If you are a Python developer and eager to take your initial steps into the data analysis, then this book is surely for you. Throughout this book, you will be able to get knowledge about different ways to analyze data using NumPy and pandas.
Firstly, setting Up a Python Data Analysis Environment; Secondly, discusses installing Anaconda and managing it. Anaconda is a software package that will be used in this book. Furthermore, Diving into NumPY; discusses NumPy data types controlled by dtype objects; which are the way NumPy stores and manages data. Operations on NumPy Arrays, will cover what every NumPy user should know about array slicing, arithmetic, linear algebra with arrays, and employing array methods and functions.
Introduces pandas and looks at what it does. We explore pandas series, DataFrames, and creating them. Arithmetic, Function Application, and Mapping with pandas, revisits some topics discussed previously, regarding applying functions in arithmetic to a multivariate object and handling missing data in pandas. Managing, Indexing, and Plotting, looks at sorting and ranking. We’ll see how to achieve this in pandas, looking at hierarchical indexing and plotting with pandas.
There are a lot of text conventions used within this book.

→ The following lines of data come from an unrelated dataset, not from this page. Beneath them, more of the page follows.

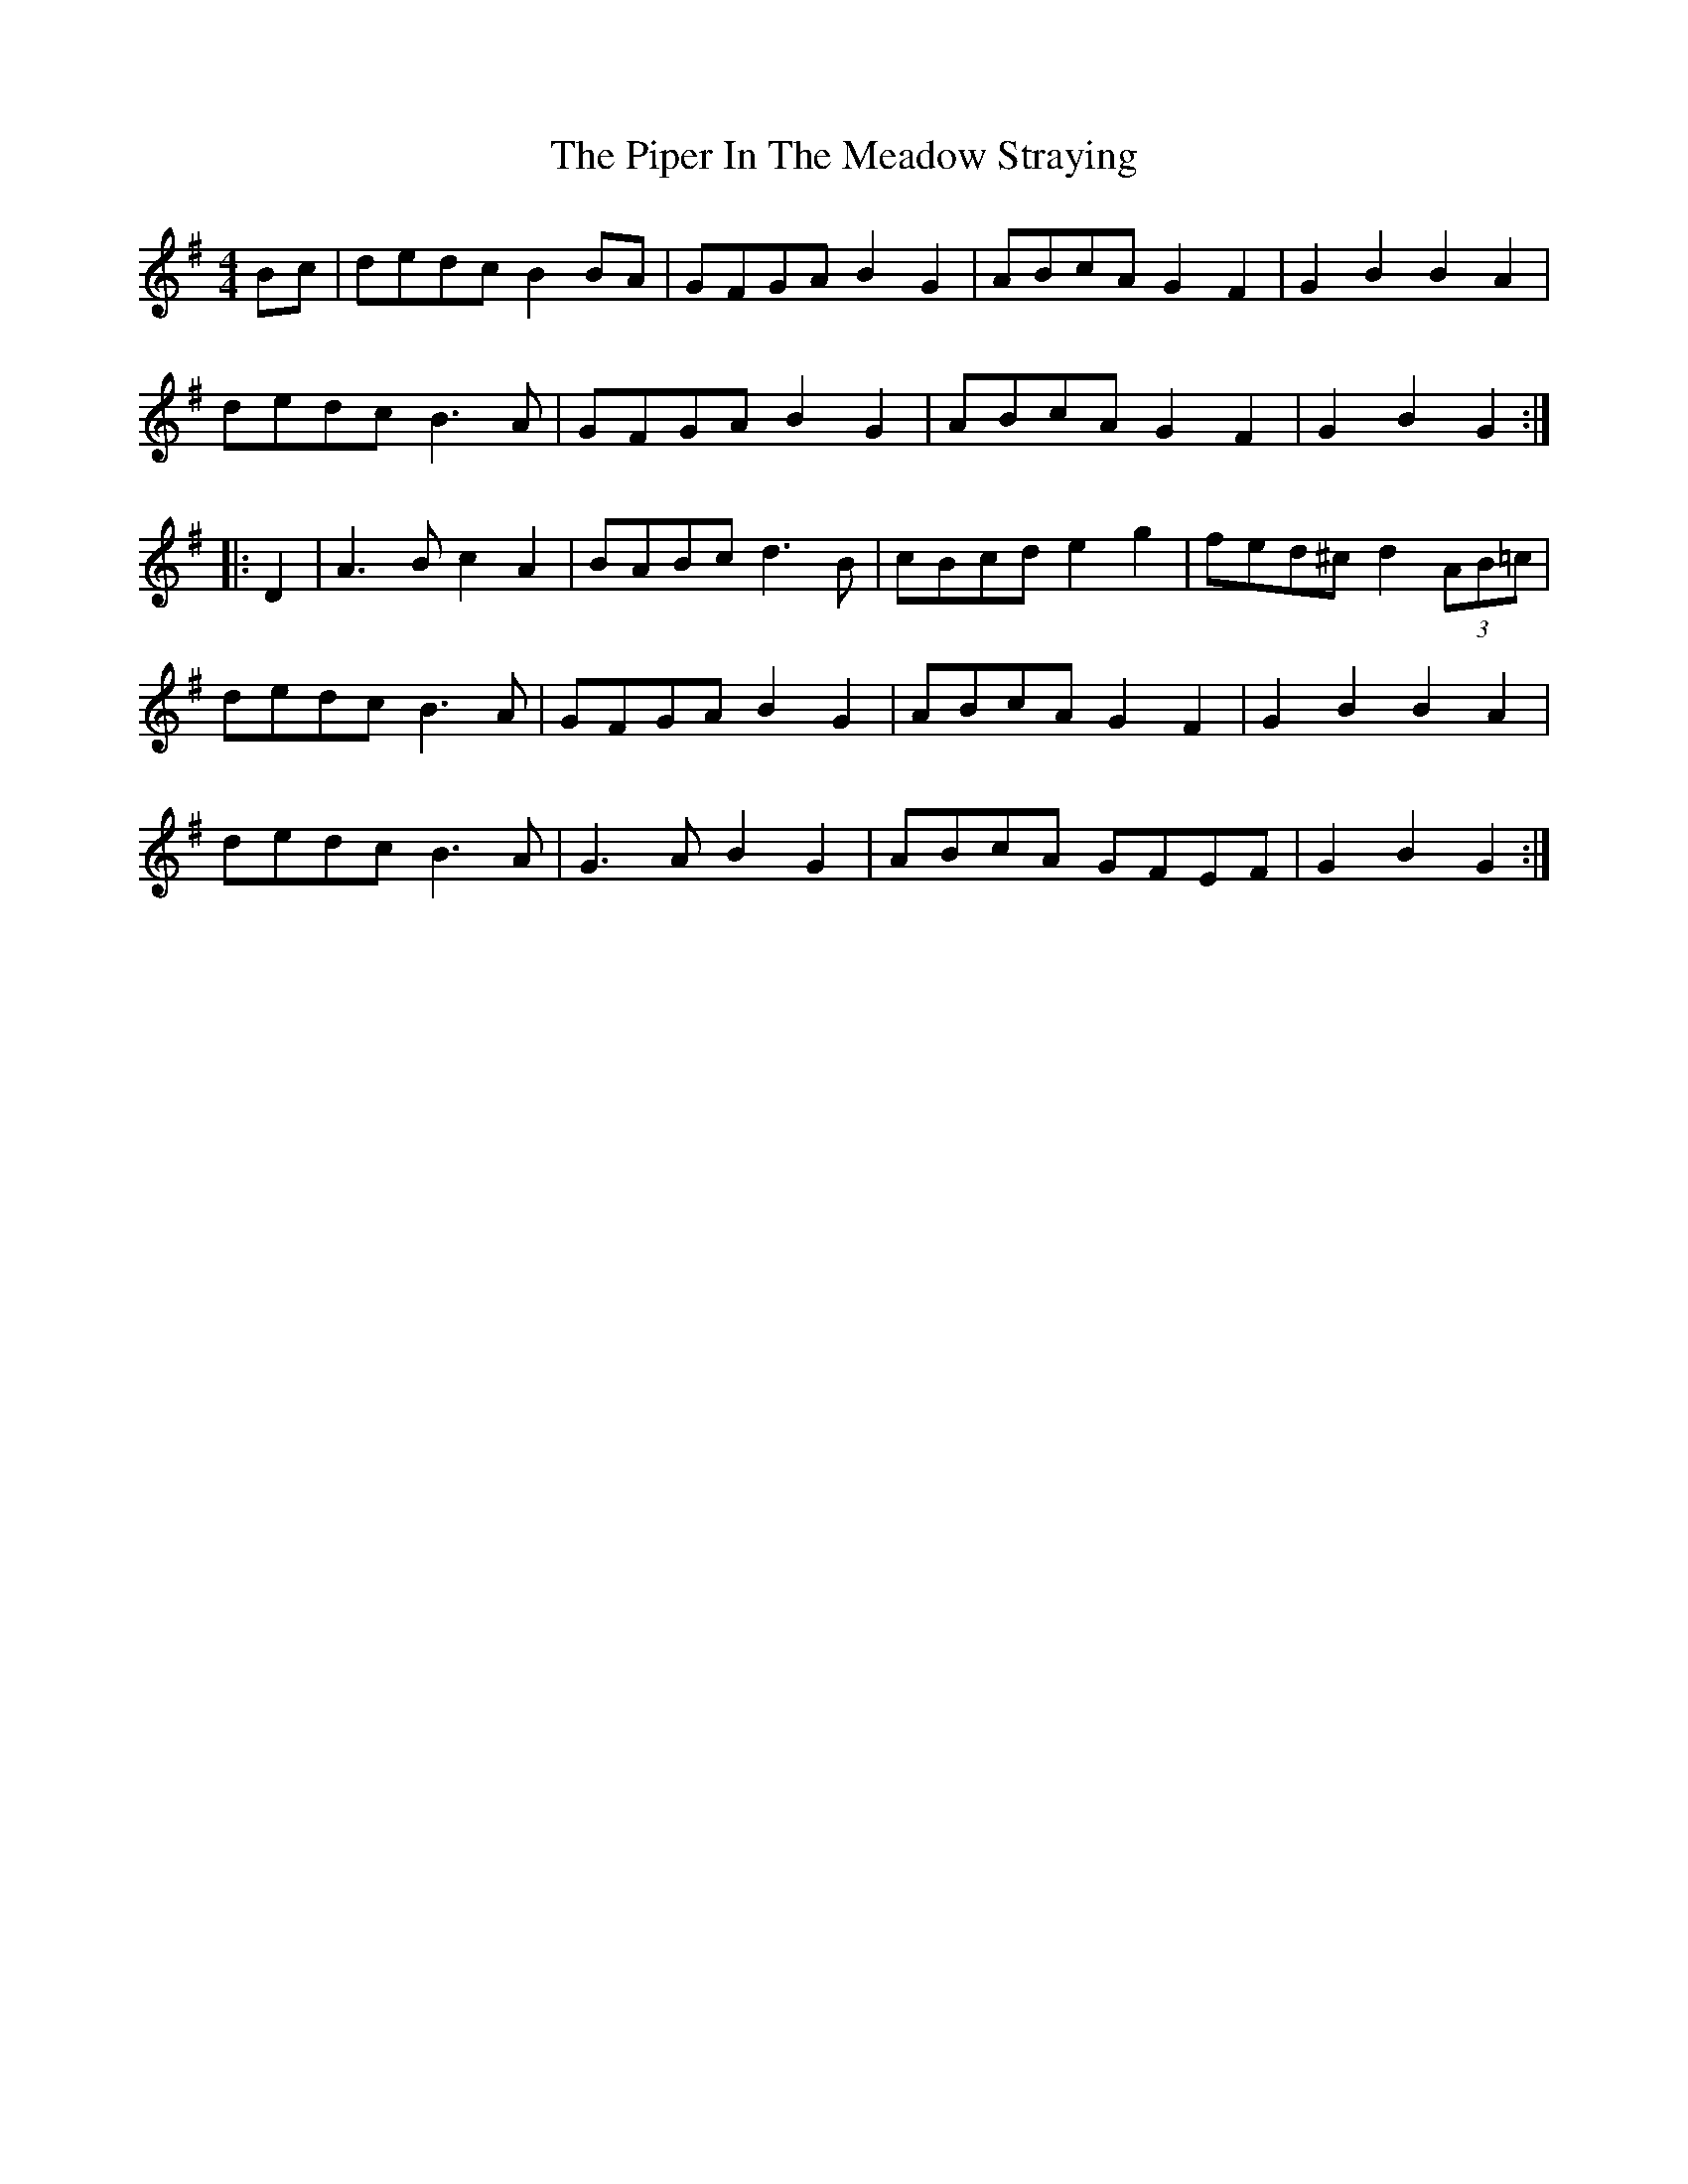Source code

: X: 32386
T: Piper In The Meadow Straying, The
R: hornpipe
M: 4/4
K: Gmajor
Bc|dedc B2BA|GFGA B2G2|ABcA G2F2|G2B2 B2 A2|
dedc B3A|GFGA B2G2|ABcA G2F2|G2B2 G2:|
|:D2|A3B c2A2|BABc d3B|cBcd e2g2|fed^c d2 (3AB=c|
dedc B3A|GFGA B2G2|ABcA G2F2|G2B2 B2 A2|
dedc B3A|G3A B2G2|ABcA GFEF|G2B2 G2:|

CodeInText: Indicates code words in text, database table names, folder names, filenames, file extensions, pathnames, dummy URLs, user input, and Twitter handles. In this, we’ll discuss installing Anaconda and managing it. Anaconda is a software package we will use in the following chapters of this book.
In this book, we’ll focus on the portion of Anaconda devoted to Python. Anaconda helps us use these languages for data analysis applications, including large-scale data processing, predictive analytics, and scientific and statistical computing. Continuum Analytics provides enterprise support for Anaconda, including versions that help teams collaborate and boost the performance of their systems, along with providing a means for deploying models developed using Anaconda. Thus, Anaconda appears in enterprise settings, and aspiring analysts should be familiar with its use. Many of the packages used in this book, including Jupyter, NumPy, pandas, and many others common in data analysis, are included with Anaconda.
We will be exploring Jupyter Notebooks, the primary tool with which we will do data analysis with Python. We will see what Jupyter Notebooks are, and we will also talk about Markdown, which is what we use to create formatted text in Jupyter Notebooks. In a Jupyter Notebook, there are two types of blocks. There are blocks of Python code that are executable, and then there are formatted, human-readable text blocks.
Spyder is an IDE unlike the Jupyter Notebook or the Jupyter QT Console. It integrates NumPy, SciPy, Matplotlib, and IPython. It is extensible with plugins, and it is included with Anaconda.
Rodeo is a Python IDE developed by Yhat, and is intended for data analysis applications exclusively. It is intended to emulate the RStudio IDE, which is popular among R users, and it can be downloaded from Rodeo’s website.
Conda allows us to create and manage multiple environments, allowing multiple versions of Python, R, and their relevant packages to exist. This can be very useful if you need to develop for different systems with different versions of Python and their packages. Conda allows you to manage Python and R versions, and it also facilitates installation and management of packages.
As mentioned earlier, Anaconda allows you to manage multiple versions of Python. It is possible to search and see which versions of Python are available for installation. You can verify which version of Python is in an environment, and you can even create environments for Python 2.7. You can also update the version of Python that is in a current environment.